Now, in the figure, AB = 3150 m. At, B there is another plane. Let the distance between two planes be x. So, AD = x m. So, BD = 3150 – x m. Now, we will use tan x and value of tan x at ${30^0}$ and ${60^0}$.
Now, in triangle ABC,
\[\tan {\text{ 6}}{{\text{0}}^0}{\text{ = }}\dfrac{{{\text{AB}}}}{{{\text{BC}}}}\]
Now, we know that \[\tan {\text{ 6}}{{\text{0}}^0}{\text{ = }}\sqrt 3 \]. So,
\[\sqrt 3 {\text{ = }}\dfrac{{3150}}{{{\text{BC}}}}\]

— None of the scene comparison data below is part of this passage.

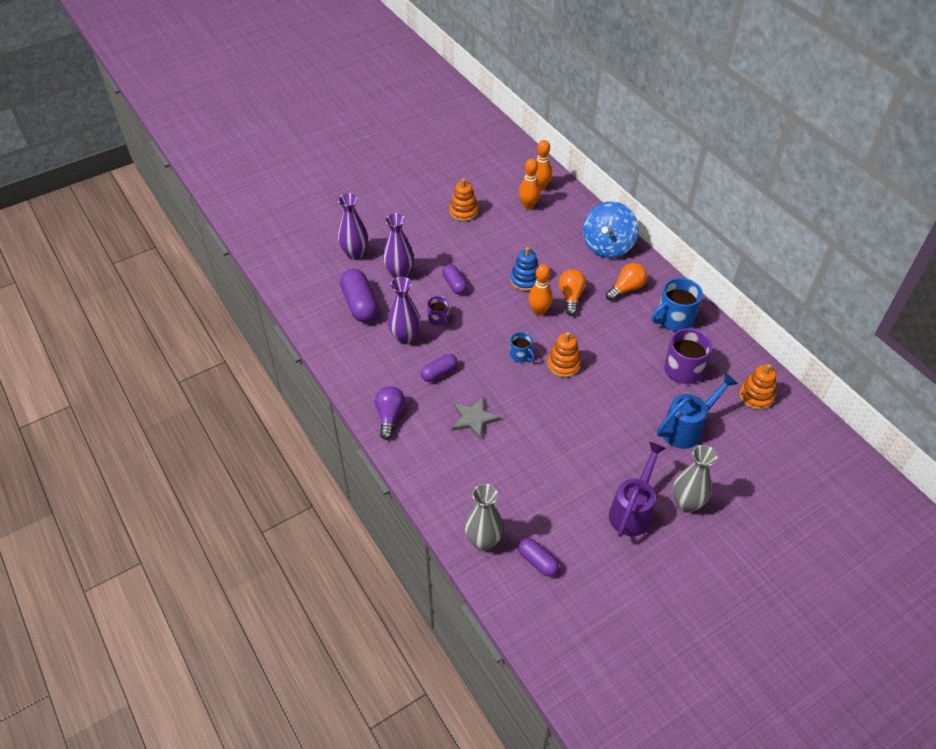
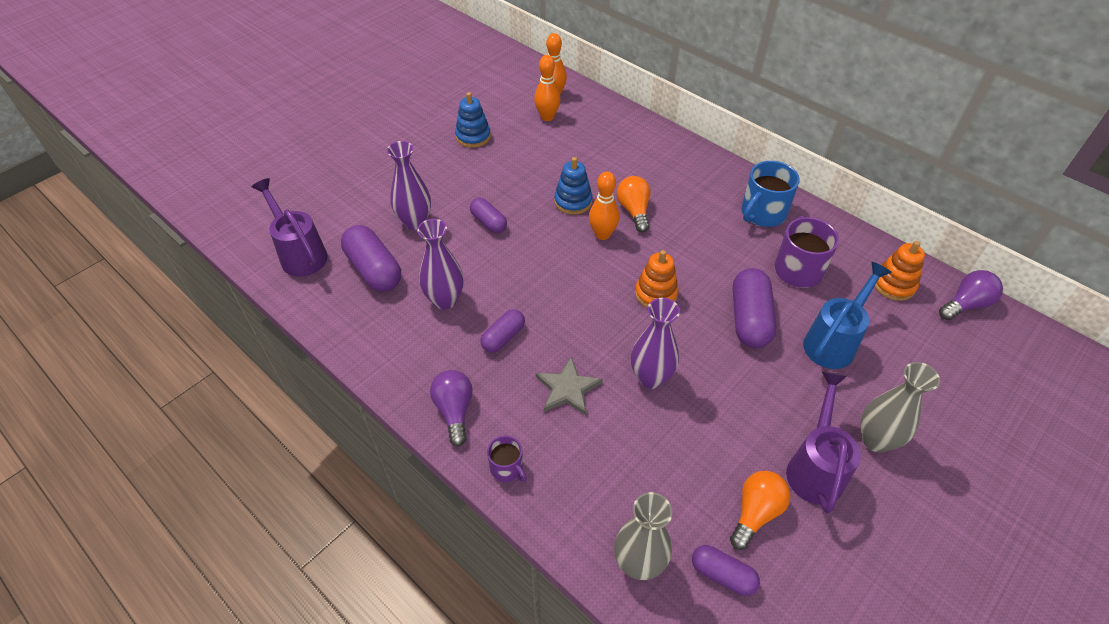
camera: 15 degrees left, 0 degrees up
purple vase [338,193,368,260] -> purple vase moved to [631,298,680,389]
purple mug [427,296,449,326] -> purple mug moved to [487,435,527,482]
orange stacking toy [450,178,478,221] -> blue stacking toy [455,92,491,148]
blue mug [510,332,535,363] -> none
blue spinning top [583,201,639,258] -> none
orange light bulb [606,263,647,301] -> orange light bulb moved to [730,471,791,550]
none -> purple watering can [251,178,328,277]
none -> purple capsule [733,268,776,348]
none -> purple light bulb [939,270,1003,320]

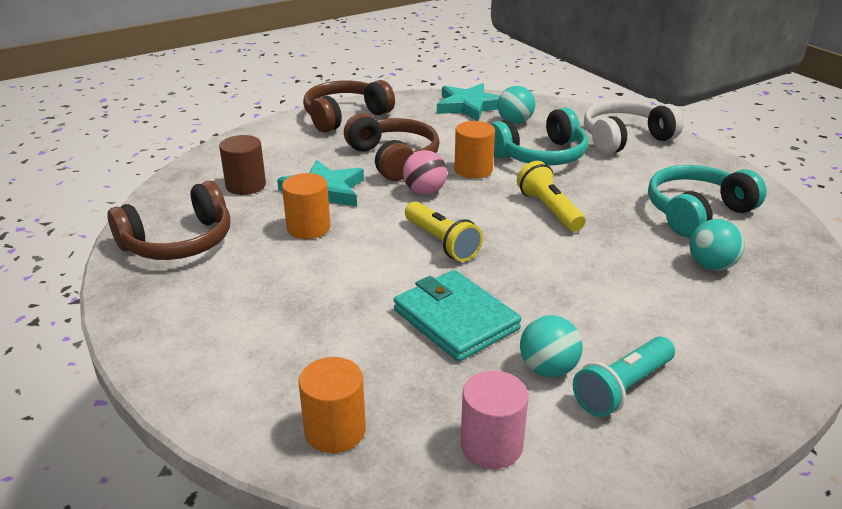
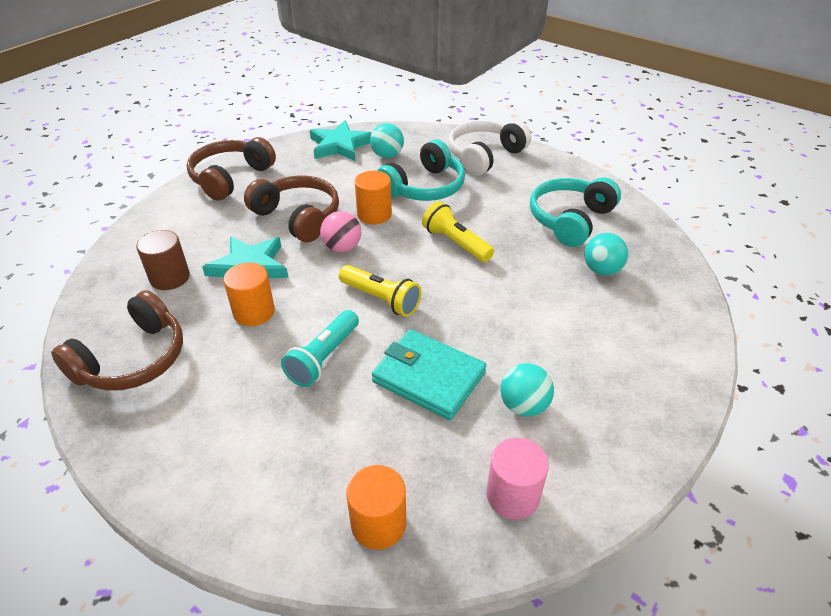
camera: 20 degrees left, 10 degrees up
turquoise flashlight [573,336,675,417] -> turquoise flashlight moved to [281,310,359,387]

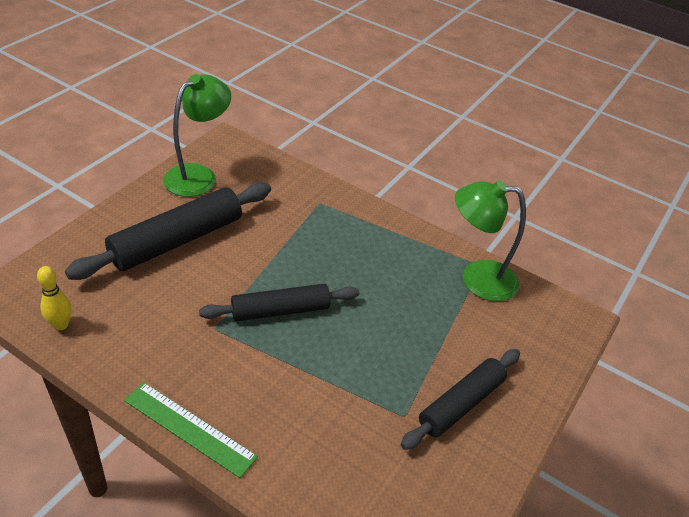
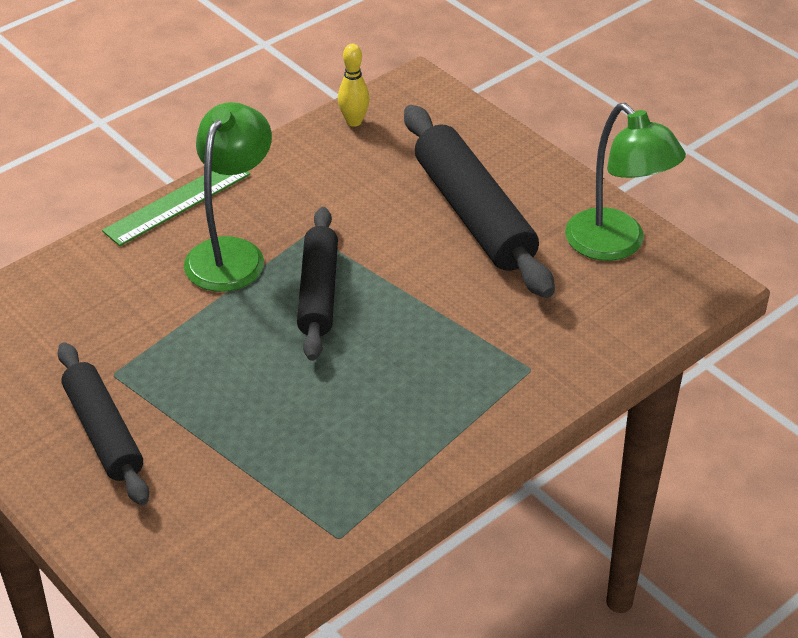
camera: 110 degrees right, 0 degrees up
green lamp [455,180,526,301] -> green lamp moved to [184,102,272,292]

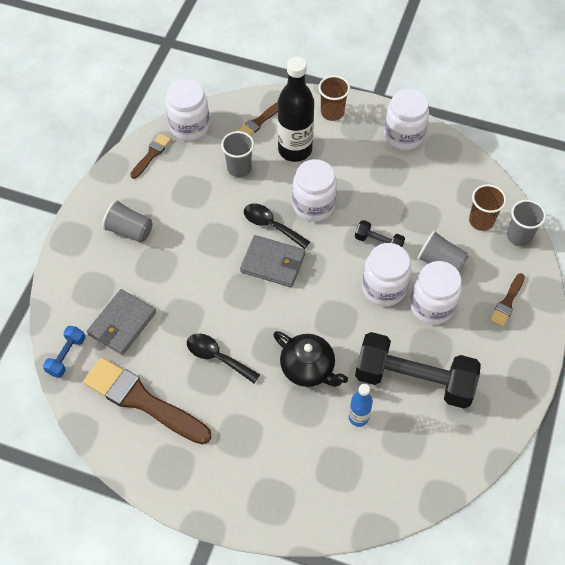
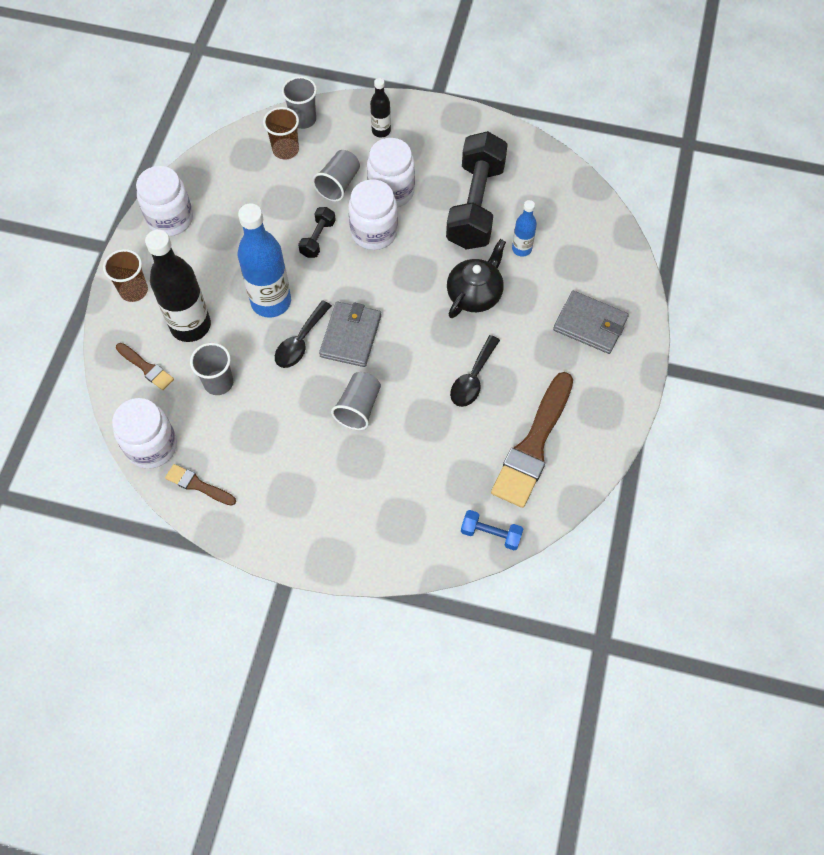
camera: 95 degrees left, 5 degrees up
grey wallet [87,289,156,355] -> grey wallet moved to [553,291,629,354]
grey cup [102,200,153,243] -> grey cup moved to [331,372,381,430]
white jar [292,159,337,222] -> blue bottle [238,203,291,318]
brown brush [490,273,525,327] -> black bottle [370,78,391,137]

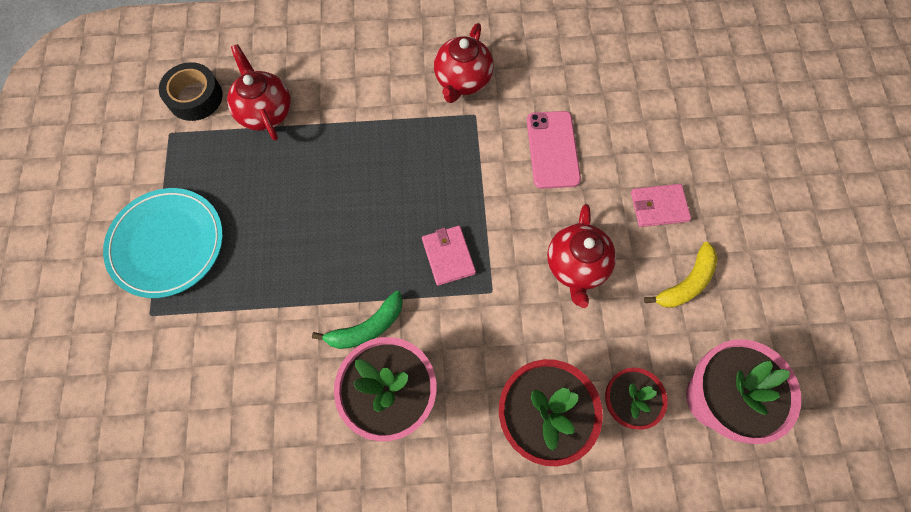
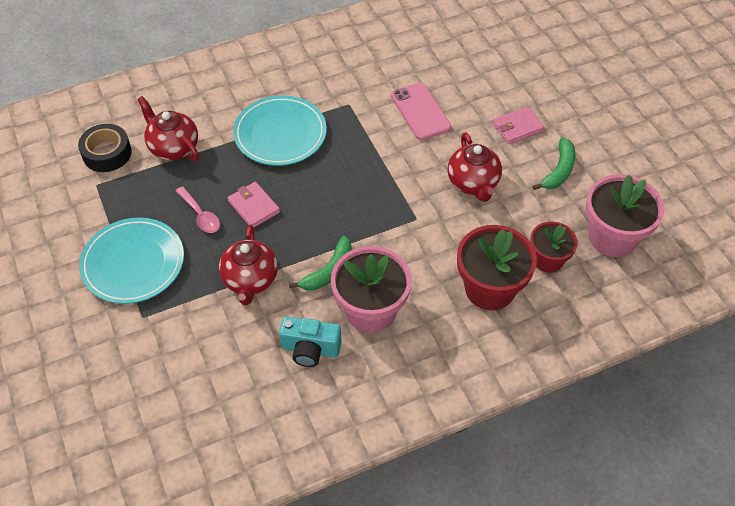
camera: 20 degrees left, 15 degrees down
pink wallet [422,226,476,286] -> pink wallet moved to [228,182,280,228]
red teapot [434,23,493,103] -> red teapot moved to [219,225,278,305]
yellow banana [644,242,718,308] -> green banana [533,137,576,190]
none -> pink spoon [176,186,220,233]
none -> turquoise plate [233,95,327,166]
none -> turquoise camera [279,317,342,367]

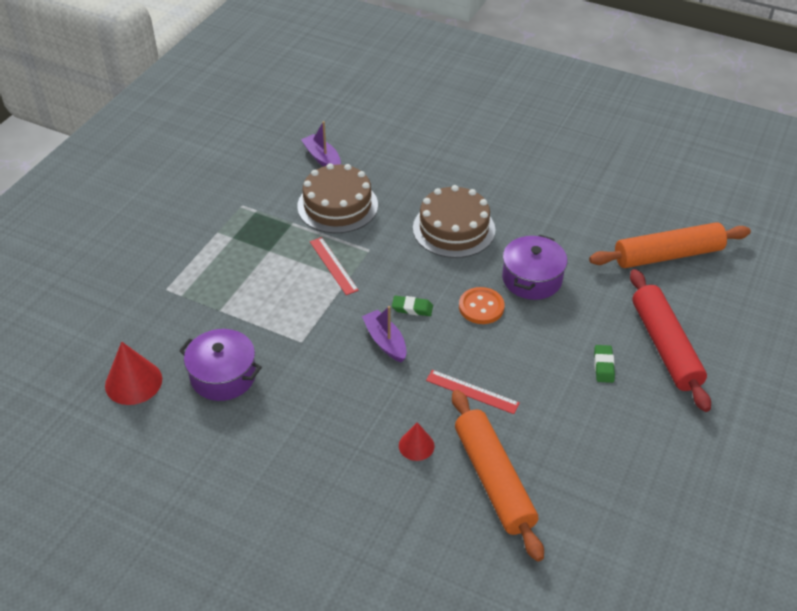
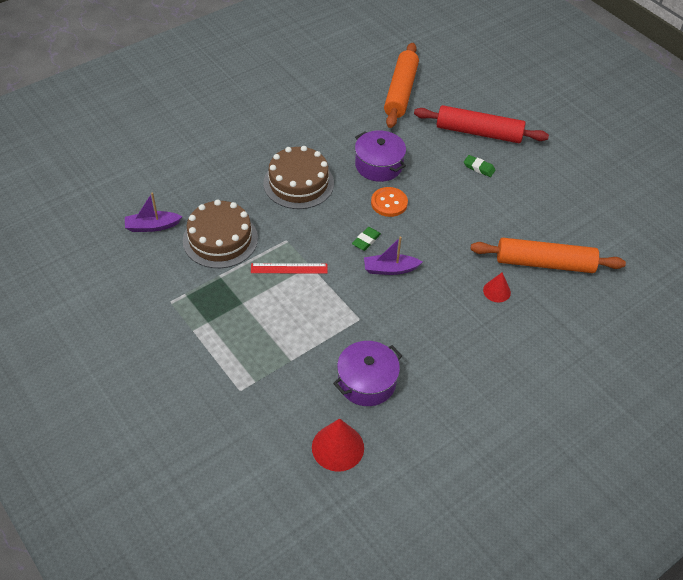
camera: 65 degrees left, 5 degrees up
red ruler [426,370,520,414] -> none

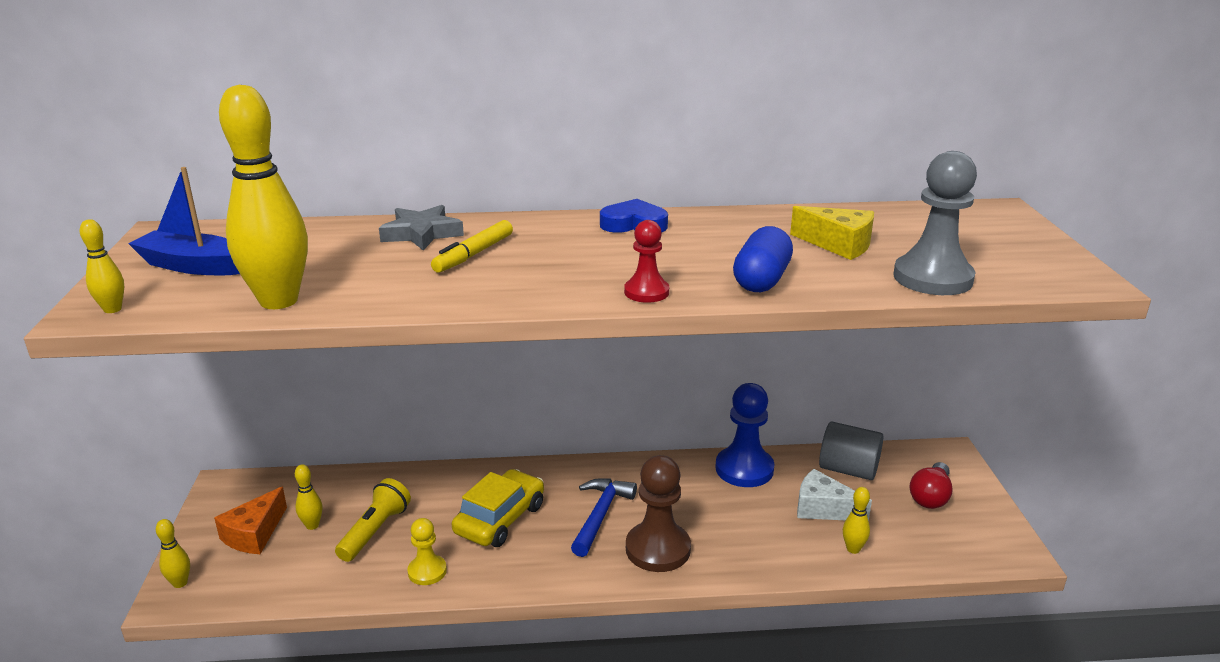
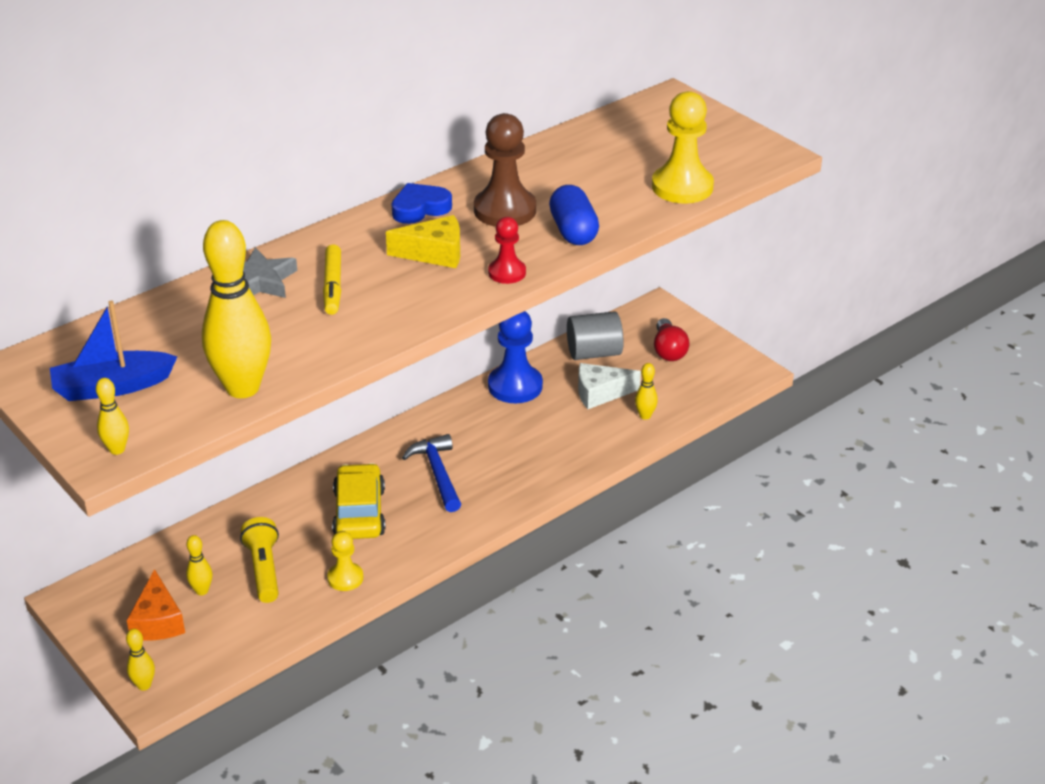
camera: 35 degrees left, 10 degrees up
brown pawn [626,455,691,572] -> brown pawn moved to [474,113,536,227]
yellow cheese [790,206,874,260] -> yellow cheese moved to [386,215,460,268]
grey pawn [893,151,977,295] -> yellow pawn [652,91,714,203]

Therefore, BC = $\dfrac{{3150}}{{\sqrt 3 }}$ m … (1)
Now, in triangle BCD,
$\tan {\text{ 3}}{{\text{0}}^0}{\text{ = }}\dfrac{{{\text{BD}}}}{{{\text{BC}}}}$
As, $\tan {\text{ 3}}{{\text{0}}^0}{\text{ = }}\dfrac{1}{{\sqrt 3 }}$
So, $\dfrac{1}{{\sqrt 3 }}{\text{ = }}\dfrac{{3150{\text{ - x}}}}{{{\text{BC}}}}$
Therefore, BC = $\sqrt 3 (3150{\text{ - x)}}$ m
Now, from equation (1) comparing value of BC, we get
$\dfrac{{3150}}{{\sqrt 3 }}{\text{ = }}\sqrt 3 (3150{\text{ - x)}}$
Solving the above equation, we get
3150 = 3(3150 – x)
3150 = 9450 – 3x
3x = 6300
x = 2100 m
So, the distance between two planes = x m = 2100 m
So, option (B) is correct.

Note: When we come up with such types of questions, the easiest way to solve the question is by using trigonometric ratios and their values at few angles. We have to follow a few steps to solve the given problem. We will first let the value be x and then we will apply trigonometric ratios in each triangle to find the value of x. Figure plays a very important role in solving such problems, so it is necessary to draw a figure to get a correct answer.